Mathieu avait traité Thibault, le leader de la CGT, de « racaille » pour ne
pas avoir soutenu la lutte des travailleurs de Clairoix. Le NPA lui-même a
apporté un soutien sans critique à l'accord conclu chez Continental
Clairoix, qui acceptait la fermeture de l'usine et le licenciement de tout
le personnel en échange de 50 000 euros d'indemnité pour chaque travailleur
licencié.
Le NPA a dit que la discussion avec la CGT s'était déroulée dans le
calme. Il a poursuivi: «Le NPA a réaffirmé qu'il n'avait pas vocation à se
substituer aux syndicats... » et que « Le NPA a tenu à dire à la CGT que sa
crainte de construction d' un courant NPA dans la CGT, était sans fondement.
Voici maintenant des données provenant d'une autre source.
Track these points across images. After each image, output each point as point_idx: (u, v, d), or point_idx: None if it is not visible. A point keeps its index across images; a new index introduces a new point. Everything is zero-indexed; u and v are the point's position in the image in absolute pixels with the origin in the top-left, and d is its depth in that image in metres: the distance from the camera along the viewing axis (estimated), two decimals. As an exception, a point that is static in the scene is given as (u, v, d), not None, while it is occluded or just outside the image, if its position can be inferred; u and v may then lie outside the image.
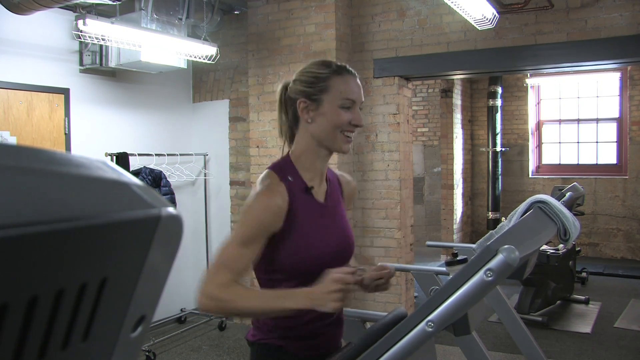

L'autonomie des syndicats quant à la défense des salariés va de soi pour le
NPA... »
En d'autres termes, alors même que le NPA suit les
« anti-productivistes », c'est à dire la ligne politique anti-industrielle
du PS, il accepte que la CGT soit complètement « autonome » dans sa trahison
des luttes sur le lieu de travail. C'est à dire que, alors même qu'il
maintient une position mensongère d'indépendance par rapport au PS, ses
propres positions reproduisent, de façon toujours plus claire, celles des
partis bourgeois les mieux établis.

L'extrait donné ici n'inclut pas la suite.